4.1. T cells in Alzheimer’s disease
AD is the most prevalent neurodegenerative disorder among elderly adults, often progressing to dementia. It primarily manifests as cognitive impairments, including memory loss, language difficulties, misidentifications, and behavioral disturbances. These symptoms are linked to two protein changes in the brain. The first is hyperphosphorylation of the Tau protein, resulting in the formation of intracellular neurofibrillary tangles. The second is the formation of extracellular Aβ-peptide deposits, leading to the creation of amyloid plaques. Both of these processes result in synaptic loss and damage to neurons, contributing to the decline in cognitive function.
T cells, as fundamental cells in the adaptive immune system, may have different roles in the progression of the disease and either may contribute to the aggravation of the pathology or have a protective function in other cases (Table 2). Aberrant T cells may indirectly influence the pathogenesis of AD by secreting proinflammatory cytokines that maintain a detrimental neuroinflammatory state. However, the multifactorial role of T cells in the pathogenesis of AD is also related to an immune response to disease risk factors: the apolipoprotein E (APOE), Aβ peptide, secretases or Tau protein.
The APOE gene plays a significant role in AD by influencing the Tau neurotoxicity (Kang et al., 2021), and regulating the levels of Th17 and Treg cells. The specific allele of the APOE protein is crucial, as individuals with the APOE4 allele have higher levels of T cell activation and a higher risk of developing AD (Bonacina et al., 2018). As a result, this gene may be considered a potential target for controlling abnormal T cell activation in AD (Dai & Shen, 2021).
The presence of Aβ-reactive T cells is a result of APCs presenting either the Aβ precursor protein (APP) or Aβ peptide, cleaved by β- and γ-secretases. Both APP and exogenous Aβ can directly modulate T cell function. Additionally, expression of the precursor by monocytes triggers the release of proinflammatory cytokines, which indirectly activate T cells (Dai & Shen, 2021). The role of Aβ-reactive T cells remains controversial, as some animal studies have shown them to be beneficial in clearing Aβ peptides through IFNγ-mediated activation of microglia (Fisher, Nemirovsky, Baron & Monsonego, 2010), while others suggest that these T cells can strongly activate proinflammatory cytokines such as IL-6, TNFα and IL-1β, contributing to a neuroinflammatory and neurotoxic environment (Mietelska-Porowska & Wojda, 2017).
T cells have the ability to control the enzymes responsible for APP processing. T cell-mediated biological changes regulate the expression and activity of β-secretase, and in turn, influence T cell function. Furthermore, the Notch family of receptors are substrates of γ-secretase, which releases the Notch intracellular domain (NICD) during proteolysis for translocation to the nucleus and activation of transcription factors involved in T cell development (Dai & Shen, 2021). Additionally, α-secretase, which promote a non-amyloidogenic cleavage of APP, is also involved in T cell function by processing various substrates, while T cells promote α-secretase activation.
The presence of T cells in the brain is correlated with Tau pathology and can result in excessive T cell activation (Merlini, Kirabali, Kulic, Nitsch & Ferretti, 2018).

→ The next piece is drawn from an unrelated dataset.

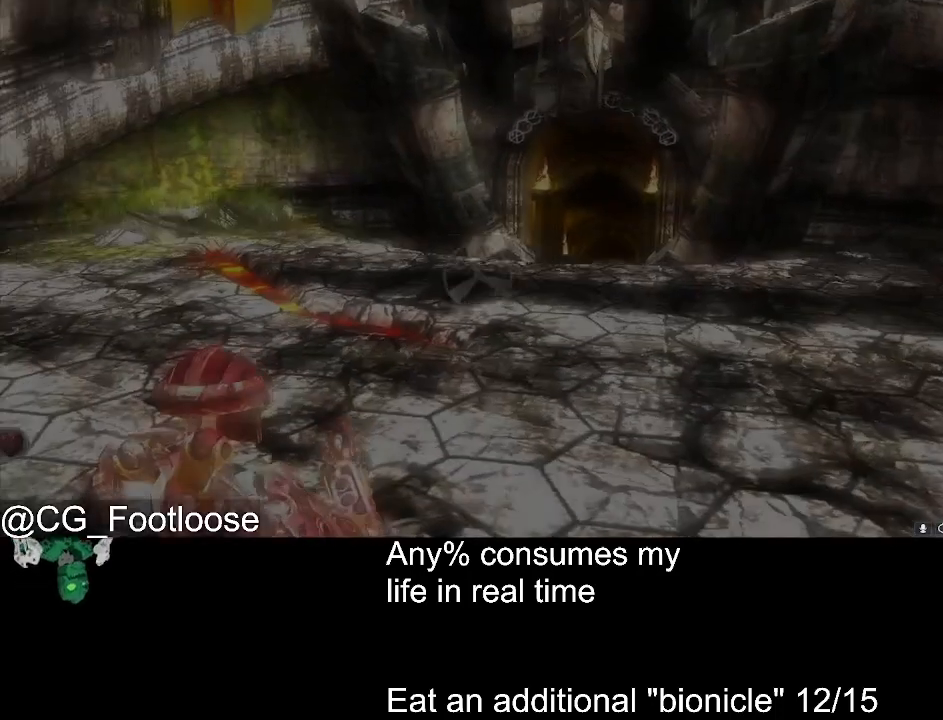
{"keys": ["d", "w"], "mouse": [], "events": []}
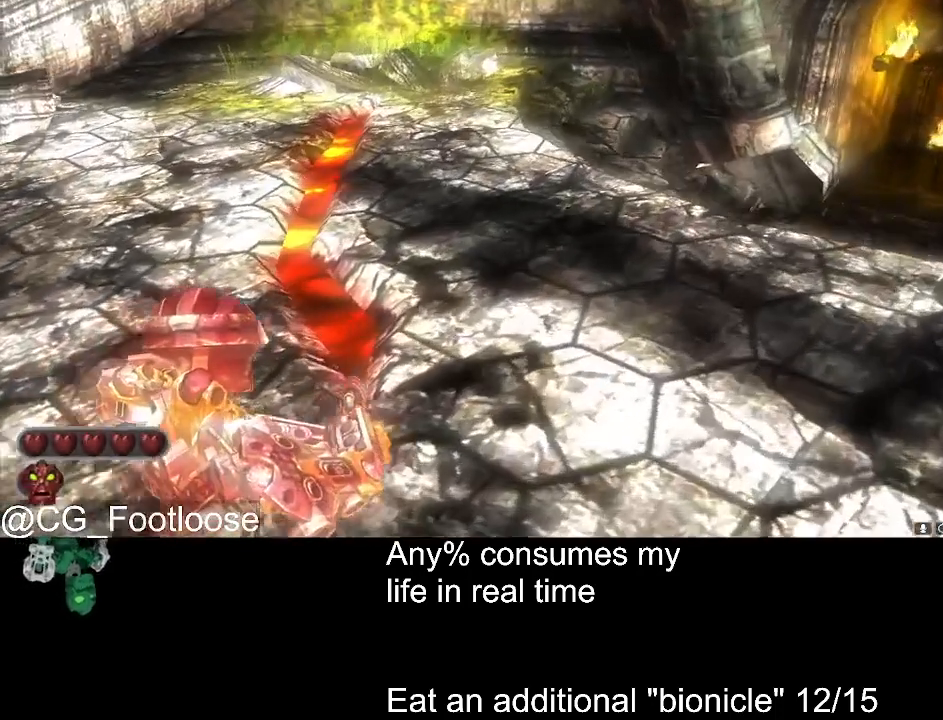
{"keys": ["d", "w"], "mouse": ["left"], "events": [[350, "mouse_left", "down"]]}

In summary, T cells in AD may have a dual role. On the one hand, they can migrate into the CNS parenchyma and contribute to neuronal death during AD progression. However, T cell infiltration in the CNS parenchyma may also have a beneficial effect by promoting the restoration of glial function. In normal conditions, the T cell infiltrate in the CNS parenchyma has a neuroprotective role in spatial learning and preserving neurogenesis (Dai & Shen, 2021). Thus, it is important to thoroughly understand the immune response in AD in order to develop effective therapeutic strategies.